About two years ago, Jeff Cafone made the switch from rock music to leather. After being in a rock band for a number of years, Cafone wanted to go down a different career path, but definitely wanted to retain a level of creativity in his day-to-day life.
“I did welding and woodworking and guitars, but in New York there’s no garage and no tools,” Cafone said in an interview with Mic. “I was looking for something I could do in a small Greenwich Village apartment that wasn’t going to kill my neighbors. I came across some leather, and it’s much different to work with than fabric, and I just loved it.”
For over a year, Cafone had his own custom leather jacket business in New York, for men and women of different shapes and sizes. But as more and more plus-size women started to relay to him just how difficult it was to find a cool, quality leather jacket that fit them, a lightbulb went off.
“When I was fitting women of larger sizes, I was getting feedback from women telling me this was above and beyond anything they’ve ever had access to,” Cafone said. “I am not a plus-size women, so I did not know. I was like, OK, let’s pause, and I went out and bought every plus size moto-style jacket I could find.

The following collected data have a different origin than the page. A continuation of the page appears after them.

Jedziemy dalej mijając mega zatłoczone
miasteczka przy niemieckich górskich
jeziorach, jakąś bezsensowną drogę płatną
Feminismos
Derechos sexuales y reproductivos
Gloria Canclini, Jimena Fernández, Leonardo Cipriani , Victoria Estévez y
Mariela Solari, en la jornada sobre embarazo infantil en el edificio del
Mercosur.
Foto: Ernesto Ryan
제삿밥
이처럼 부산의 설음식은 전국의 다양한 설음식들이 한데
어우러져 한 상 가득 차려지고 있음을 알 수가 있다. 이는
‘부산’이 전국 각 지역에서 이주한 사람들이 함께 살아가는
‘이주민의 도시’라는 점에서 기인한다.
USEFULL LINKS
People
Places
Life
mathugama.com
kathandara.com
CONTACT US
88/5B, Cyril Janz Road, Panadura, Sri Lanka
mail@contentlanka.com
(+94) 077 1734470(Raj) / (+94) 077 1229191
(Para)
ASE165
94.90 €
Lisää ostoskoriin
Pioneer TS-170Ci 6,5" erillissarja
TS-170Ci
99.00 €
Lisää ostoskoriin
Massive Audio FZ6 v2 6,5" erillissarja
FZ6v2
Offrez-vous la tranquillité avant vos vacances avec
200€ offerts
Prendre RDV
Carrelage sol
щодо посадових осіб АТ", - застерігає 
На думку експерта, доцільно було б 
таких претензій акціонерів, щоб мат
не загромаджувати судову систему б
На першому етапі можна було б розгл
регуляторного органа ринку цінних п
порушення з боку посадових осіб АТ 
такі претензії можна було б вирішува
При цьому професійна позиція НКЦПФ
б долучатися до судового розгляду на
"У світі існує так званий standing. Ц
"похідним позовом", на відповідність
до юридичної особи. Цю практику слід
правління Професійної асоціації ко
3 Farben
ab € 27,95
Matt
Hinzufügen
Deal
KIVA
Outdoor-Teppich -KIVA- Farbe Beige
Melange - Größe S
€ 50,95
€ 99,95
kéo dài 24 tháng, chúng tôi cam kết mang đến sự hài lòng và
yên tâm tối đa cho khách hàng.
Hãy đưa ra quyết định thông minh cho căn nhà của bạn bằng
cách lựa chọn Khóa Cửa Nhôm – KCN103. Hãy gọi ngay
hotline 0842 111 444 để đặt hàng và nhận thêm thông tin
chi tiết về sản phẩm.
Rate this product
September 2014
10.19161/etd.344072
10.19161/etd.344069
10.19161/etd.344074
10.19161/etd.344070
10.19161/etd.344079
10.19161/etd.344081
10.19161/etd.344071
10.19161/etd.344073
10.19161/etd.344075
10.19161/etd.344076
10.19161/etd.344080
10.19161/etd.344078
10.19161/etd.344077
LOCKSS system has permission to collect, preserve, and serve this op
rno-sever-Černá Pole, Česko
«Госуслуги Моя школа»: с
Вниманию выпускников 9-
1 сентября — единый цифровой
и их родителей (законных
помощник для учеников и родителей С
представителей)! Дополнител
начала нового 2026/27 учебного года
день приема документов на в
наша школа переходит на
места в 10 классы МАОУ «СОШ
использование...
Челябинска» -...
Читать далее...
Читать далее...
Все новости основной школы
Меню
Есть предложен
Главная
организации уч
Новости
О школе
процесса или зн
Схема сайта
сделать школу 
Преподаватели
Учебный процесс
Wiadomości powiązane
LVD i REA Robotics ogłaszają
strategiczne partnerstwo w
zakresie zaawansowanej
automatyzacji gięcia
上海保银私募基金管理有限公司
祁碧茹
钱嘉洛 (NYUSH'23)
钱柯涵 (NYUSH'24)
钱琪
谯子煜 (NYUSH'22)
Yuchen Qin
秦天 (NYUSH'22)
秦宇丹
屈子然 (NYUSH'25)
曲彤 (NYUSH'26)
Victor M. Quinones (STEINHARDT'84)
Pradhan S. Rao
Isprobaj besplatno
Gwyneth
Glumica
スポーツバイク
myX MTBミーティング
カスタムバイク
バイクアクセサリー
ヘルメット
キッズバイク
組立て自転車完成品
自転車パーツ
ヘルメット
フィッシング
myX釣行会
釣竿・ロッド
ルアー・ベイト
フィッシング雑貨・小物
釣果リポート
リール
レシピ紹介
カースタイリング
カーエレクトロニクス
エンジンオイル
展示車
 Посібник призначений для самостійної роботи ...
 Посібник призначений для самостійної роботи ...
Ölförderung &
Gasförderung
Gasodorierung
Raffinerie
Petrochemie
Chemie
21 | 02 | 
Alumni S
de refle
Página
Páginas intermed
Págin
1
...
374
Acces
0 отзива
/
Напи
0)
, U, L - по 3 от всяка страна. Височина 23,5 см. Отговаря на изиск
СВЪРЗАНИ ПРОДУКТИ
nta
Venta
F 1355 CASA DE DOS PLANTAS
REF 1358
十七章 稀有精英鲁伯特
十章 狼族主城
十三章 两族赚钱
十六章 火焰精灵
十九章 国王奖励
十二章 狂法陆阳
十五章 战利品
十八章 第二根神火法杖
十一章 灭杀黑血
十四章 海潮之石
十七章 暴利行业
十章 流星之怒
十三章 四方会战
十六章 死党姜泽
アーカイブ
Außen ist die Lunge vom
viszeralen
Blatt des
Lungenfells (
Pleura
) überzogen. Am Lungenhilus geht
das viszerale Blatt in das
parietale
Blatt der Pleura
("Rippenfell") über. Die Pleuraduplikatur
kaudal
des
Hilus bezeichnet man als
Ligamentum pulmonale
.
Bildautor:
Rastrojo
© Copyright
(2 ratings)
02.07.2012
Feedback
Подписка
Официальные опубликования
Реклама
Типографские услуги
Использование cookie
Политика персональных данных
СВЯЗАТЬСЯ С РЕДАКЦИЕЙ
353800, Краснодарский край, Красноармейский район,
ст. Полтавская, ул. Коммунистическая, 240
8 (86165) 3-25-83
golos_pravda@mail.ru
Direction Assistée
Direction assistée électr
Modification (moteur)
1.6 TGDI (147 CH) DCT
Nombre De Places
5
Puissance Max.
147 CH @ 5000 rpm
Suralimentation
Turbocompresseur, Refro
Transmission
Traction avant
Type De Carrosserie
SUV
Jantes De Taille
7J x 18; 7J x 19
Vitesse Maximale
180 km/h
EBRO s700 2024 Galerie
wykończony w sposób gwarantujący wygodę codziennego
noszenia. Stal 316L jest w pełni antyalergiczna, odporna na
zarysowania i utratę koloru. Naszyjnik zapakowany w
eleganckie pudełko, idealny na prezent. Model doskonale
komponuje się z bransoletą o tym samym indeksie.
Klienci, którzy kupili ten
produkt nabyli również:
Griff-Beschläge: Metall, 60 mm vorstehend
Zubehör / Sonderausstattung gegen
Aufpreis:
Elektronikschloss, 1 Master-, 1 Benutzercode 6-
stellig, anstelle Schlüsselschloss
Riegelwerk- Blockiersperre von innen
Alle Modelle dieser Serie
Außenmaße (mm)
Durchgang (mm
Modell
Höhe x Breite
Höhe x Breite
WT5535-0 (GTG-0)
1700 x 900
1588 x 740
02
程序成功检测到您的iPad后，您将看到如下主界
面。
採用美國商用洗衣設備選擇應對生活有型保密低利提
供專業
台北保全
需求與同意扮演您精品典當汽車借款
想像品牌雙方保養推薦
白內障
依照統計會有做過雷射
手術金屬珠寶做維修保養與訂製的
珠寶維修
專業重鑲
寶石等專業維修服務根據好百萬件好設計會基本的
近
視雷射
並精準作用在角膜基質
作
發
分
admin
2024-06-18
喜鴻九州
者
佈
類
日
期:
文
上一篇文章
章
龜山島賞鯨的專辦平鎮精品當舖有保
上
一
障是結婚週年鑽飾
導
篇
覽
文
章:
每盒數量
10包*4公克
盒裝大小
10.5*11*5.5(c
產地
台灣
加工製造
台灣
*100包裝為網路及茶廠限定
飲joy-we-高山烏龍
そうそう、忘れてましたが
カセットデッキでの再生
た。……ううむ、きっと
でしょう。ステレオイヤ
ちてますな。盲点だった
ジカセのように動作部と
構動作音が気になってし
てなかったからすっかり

I did a ton of research and digging around and saw what other companies were doing, and I was really surprised at the options that were out there and how poor they were.”
Women described having access only to options that were cheap, ill-fitting, not built to last, uncool, largely not real leather and simply not special.
“It was 99% faux and floppy and poorly constructed,” Cafone said. “Cheap price points for cheap quality. In straight-sized clothing, it’s the exact opposite. If you were going out as a size four, you could spend $100 or $600 or $1,000 and be taken care of.”
To address this problem, Cafone in November launched All 67, a leather jacket business devoted to plus-size women in sizes 12 to 30, with custom sizing options also available. The name comes from 67%, a number that has been widely quoted as the percentage of the American female population that’s plus sized.
Starting with a size 18 model, Cafone addressed a number of issues his would-be clients faced with their current leather jacket options.
“The biceps and upper arms were consistently tight,” Cafone said. “Also the range of motion across the center back was an issue. The ability to zip it up comfortably without taking away the shape of it. That was the most fundamental change.”
Cafone augmented his jackets to comfortably fit a wider group of people, with an arch of fabric over the back that allows for a wider range of motion and a crop that allows for a range of hip widths.
As for why Cafone thinks this gap in the leather jacket market even existed, he goes back to the many stereotypes attributed to plus-sized people.
“There’s a lot of misconceptions that die hard,” Cafone said. “I think there is still some perception within a boardroom somewhere that women who wear larger sizes are not willing to invest in themselves, or there’s a perception that this body is transitional so, OK, I’m not going to invest in a higher value. Like oh, I’ll be a size smaller next spring.”
Although All 67 is still incredibly new, Cafone said he’s gotten the kind of reactions from women that make him feel like he’s making a real difference.
“It’s not just clothing. It’s two things. It’s clothing versus fashion,” Cafone said. “Clothing is always available, but for plus, fashion is not always available. For something as iconic as a leather moto jacket, if you haven’t been a certain size and shape then you have not been able to get one for yourself.
“It’s 2017 and body positivity is of the moment,” he added. “It’s mainstream. People are ready.”